(Data records Opens)

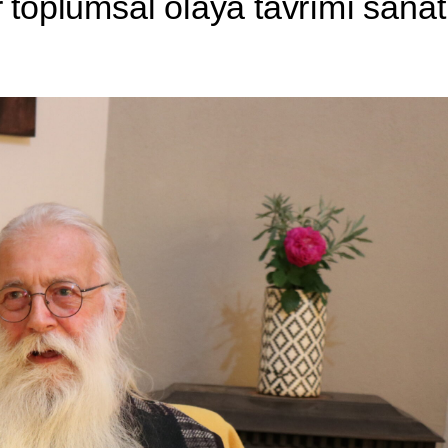
toplumsal olaya tavrımı sanat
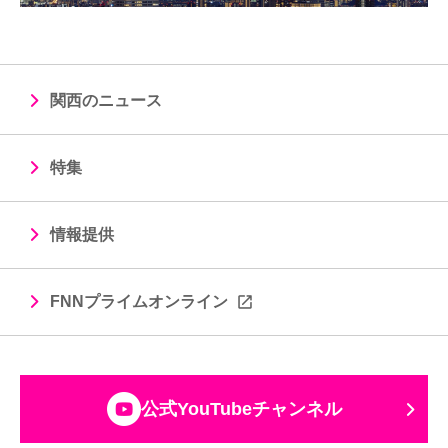
関西のニュース
特集
情報提供
FNNプライムオンライン
公式YouTubeチャンネル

(Data records Closes)

### Work to be completed:
Each line above should be written out again exactly, and no picture should appear in the copy.

### Exercise response:
toplumsal olaya tavrımı sanat
関西のニュース
特集
情報提供
FNNプライムオンライン
公式YouTubeチャンネル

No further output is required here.